» Exercise aim: Word for word, restate the entries below, but exclude the images.

[Stored entries]
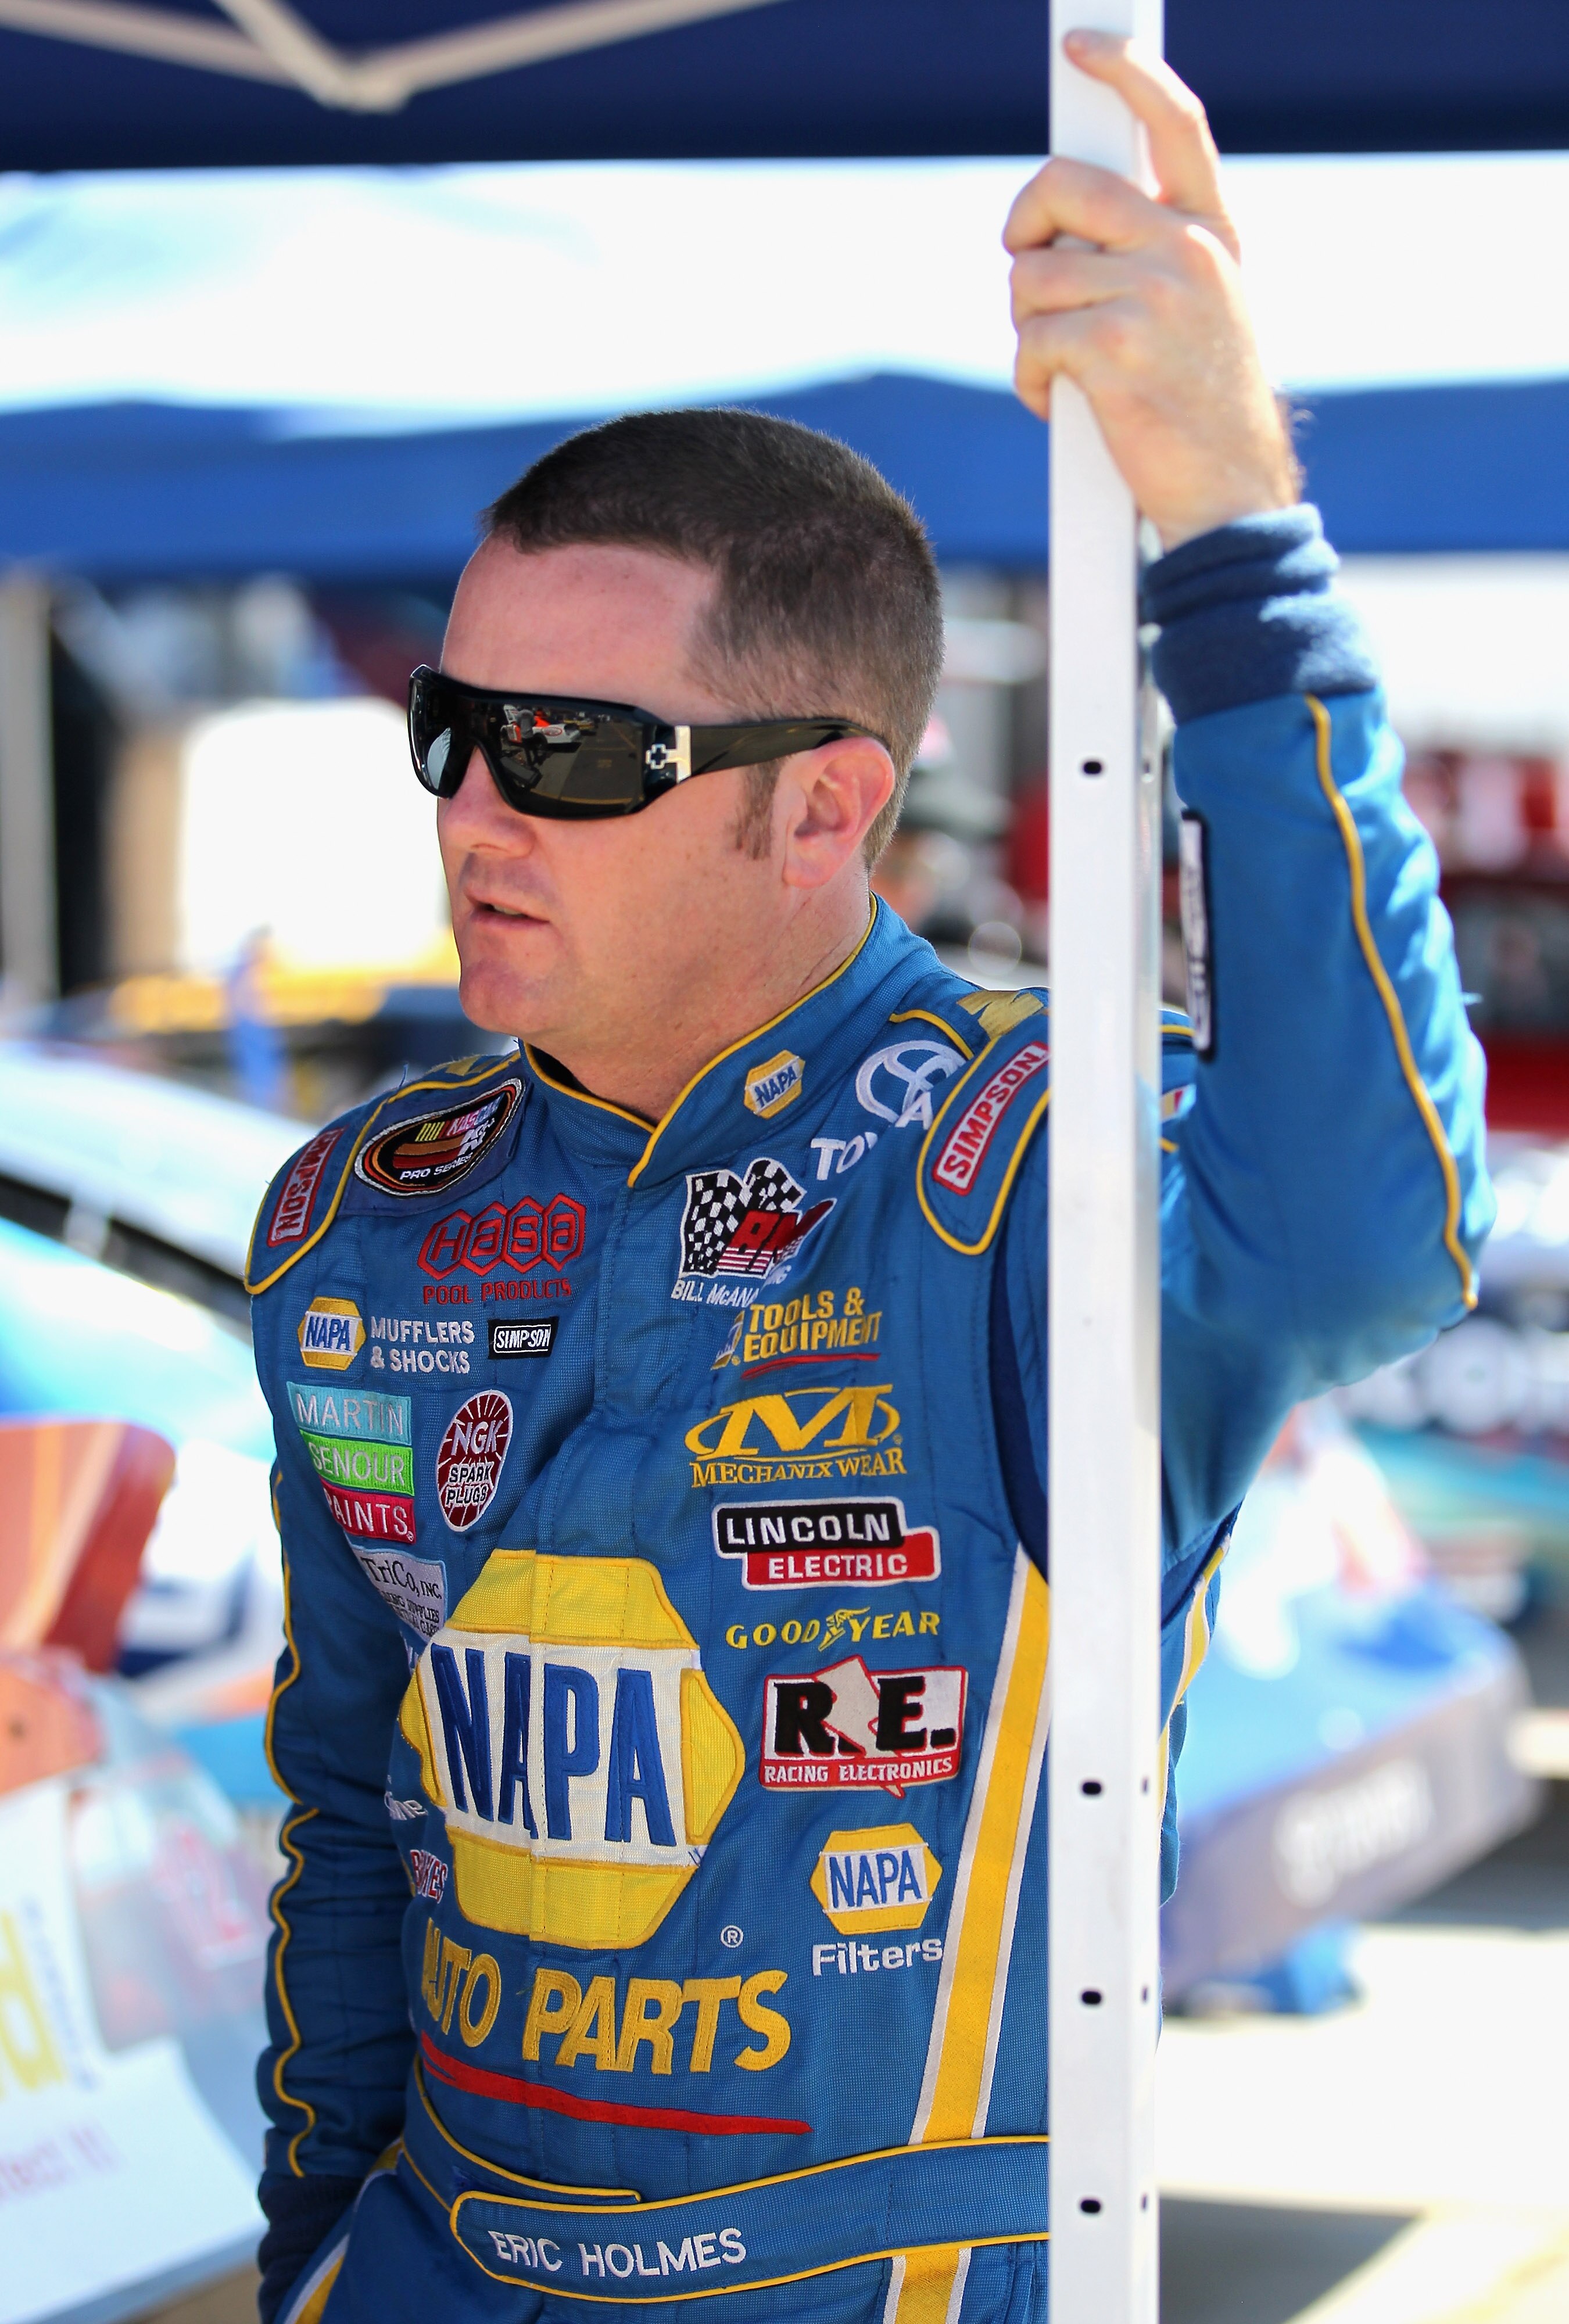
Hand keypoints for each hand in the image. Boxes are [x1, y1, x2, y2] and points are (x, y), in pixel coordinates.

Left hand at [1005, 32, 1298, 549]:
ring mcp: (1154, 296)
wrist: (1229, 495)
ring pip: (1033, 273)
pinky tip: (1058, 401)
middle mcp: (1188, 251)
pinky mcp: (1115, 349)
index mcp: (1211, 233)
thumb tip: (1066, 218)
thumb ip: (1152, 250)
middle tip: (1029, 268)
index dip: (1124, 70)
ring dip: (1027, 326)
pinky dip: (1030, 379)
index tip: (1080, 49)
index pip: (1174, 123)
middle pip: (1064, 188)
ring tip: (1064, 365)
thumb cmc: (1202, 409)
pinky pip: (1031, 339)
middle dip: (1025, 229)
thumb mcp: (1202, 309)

» Answer for this exercise:
Hand keypoints for each hand in the image. Boxes are [x1, y1, x2, y2] and points are (x, y), in pixel coordinates.

Left hand at [1005, 32, 1298, 549]:
ring mcp: (1154, 296)
wrist: (1229, 495)
ring pip: (1033, 273)
pinky tip: (1058, 401)
middle mcp: (1188, 251)
pinky mcp: (1115, 349)
index mcp: (1211, 233)
thumb tip: (1066, 218)
thumb ip: (1152, 250)
middle tip: (1029, 268)
index dip: (1124, 70)
ring dip: (1027, 326)
pinky dip: (1030, 379)
index tip: (1080, 49)
index pip: (1174, 123)
middle pip: (1064, 188)
ring tip: (1064, 365)
thumb cmc: (1202, 409)
pinky pip: (1031, 339)
middle dip: (1025, 229)
thumb mcp: (1202, 309)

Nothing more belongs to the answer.